Is "without bothering to check the client's value" part actually correct?


10.1.  Registration of ws: scheme

   URI scheme syntax.
      In ABNF terms using the terminals from the URI specifications:
      [RFC5234] [RFC3986]

           "ws" ":" hier-part [ "?" query ]

      The path and query components form the resource name sent to the
      server to identify the kind of service desired.  Other components
      have the meanings described in RFC3986.

Which "other components"? I think the last sentence should be:

     They have the meanings described in RFC3986.


The same comment for section 10.2.



10.4.  Sec-WebSocket-Key

   Status
      reserved; do not use outside WebSocket handshake

This is not correct. According to RFC 3864, this field should contain 
the value "standard".

The "do not use outside WebSocket handshake" can be moved to the
"Related information" of the registration template.

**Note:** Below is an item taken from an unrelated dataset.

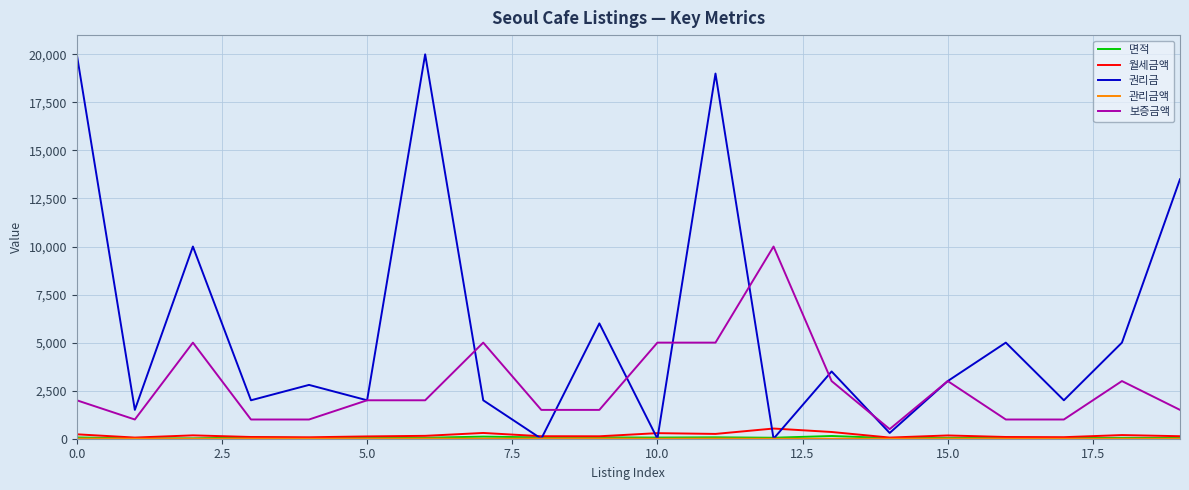

How many lines are shown in the chart?

5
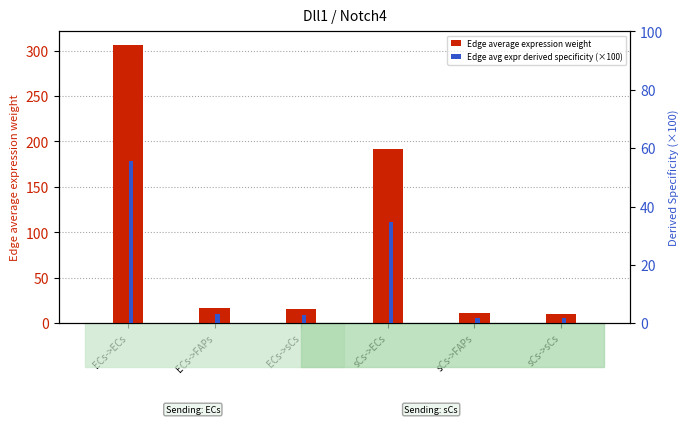

How many series are shown in this chart?

2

The same comment applies to sections 10.5-10.9



14.  Normative References

   [RFC2246]  Dierks, T. and C. Allen, "The TLS Protocol Version 1.0",
              RFC 2246, January 1999.

Should this point to TLS 1.2?

   [RFC4366]  Blake-Wilson, S., Nystrom, M., Hopwood, D., Mikkelsen, J.,
              and T. Wright, "Transport Layer Security (TLS)
              Extensions", RFC 4366, April 2006.

This RFC just got obsoleted, so the reference needs to be updated.

   [WSAPI]    Hickson, I., "The Web Sockets API", August 2010,
              <http://dev.w3.org/html5/websockets/>.

This must be an Informative reference.